The same can be said for the disc containing the double feature Go West (1925) and Battling Butler (1926). One of the most interesting aspects of these two films is how they have been generally overlooked due to being made just prior to his masterpiece, The General (1926). To state that all of the Buster Keaton silent features from this period are brilliant on a somewhat equal level may sound like blathering fandom, but, by the time these features were made, the filmmaker had honed his craft and perfected his skills. Go West andBattling Butler are auteurist ventures for Keaton and brimming with creative ideas.
Using a Western theme for comedy was hardly anything new by 1925, but Go West expands on ideas that might have been generated by his costarring role in Roscoe Arbuckle’s Western genre satire, Out West (1918), and his own starring short, Paleface (1921). Keaton’s use of the vastness of the open spaces that provide this Western comedy’s setting is just one of the film’s more effective ingredients. It includes many long shots of Keaton surrounded by the immensity of the desert, his diminutive frame enveloped by negative space.
Battling Butler uses boxing as its central motif, with Buster cast as an unathletic milquetoast whose embarrassed father insists he prove his manhood with such stereotypical activities as hunting, hiking, and, eventually, pugilism.
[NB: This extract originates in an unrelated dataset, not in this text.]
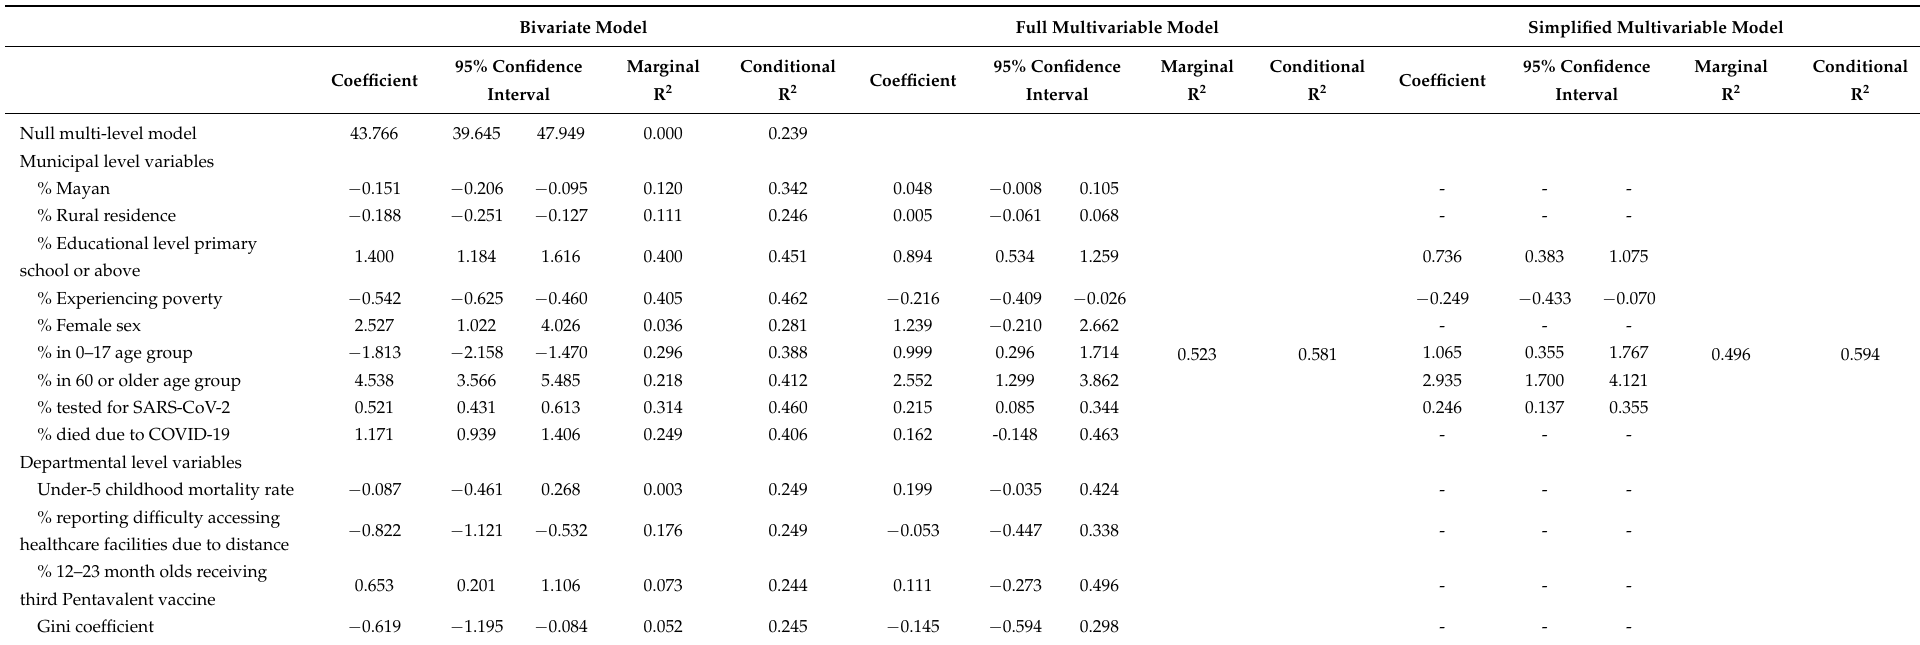
Table 3. Association between sociodemographic factors (by municipalities and departments) and two-dose vaccination coverage (%) by municipalities in Guatemala (N = 336). SARS-CoV-2 case and vaccination data are from 13 February 2020 to 30 November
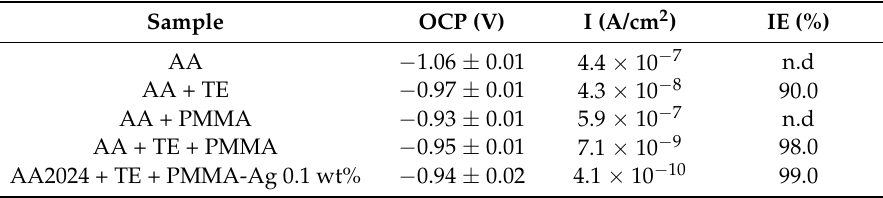
Table 2. Open circuit potential, current, and inhibition efficiency of metal surfaces under different treatments obtained from Figure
Buster was a small man, but also a very muscular and athletic one, thus he could cover his body with fancy clothes and play an effete stereotype, while his actual athleticism allowed for the subsequent comic triumph. Amusing ideas, such as taking his pampering valet along on his camping trips, or being served breakfast in bed within the confines of a pitched tent in the wilderness, are subtler than some of the slapstick that can be found later in the film.
Extras on these discs run the usual gamut from commentary by experts to publicity stills, all of which can be interesting and enlightening, and there are a few highlights. Seven Chances features two films that have a similar concept: an Edison production directed by Edwin S. Porter and a 1947 Three Stooges comedy, each featuring a central character who must acquire a wife through advertising in order to inherit a large sum. Go West has a fascinating audio extra of Keaton pitching an idea for an episode of TV’s Wagon Train.Battling Butler offers information on a planned sound version Keaton wanted to make in 1947.
When Kino released the Keaton collection in the late 1990s, containing all of his independently produced silent features on DVDs, each accompanied by one or two short films, it was welcomed by those of us interested in screen comedy’s history. That Kino has chosen not to rest on its laurels, but to offer enhanced versions of these films, and to keep up with the new Blu-ray format as well, is certainly commendable. Whether or not one has upgraded to Blu-ray, replacing your current Buster Keaton DVDs with these newly restored versions is most passionately recommended.
James L. Neibaur is a film historian and educator who has written ten books on film.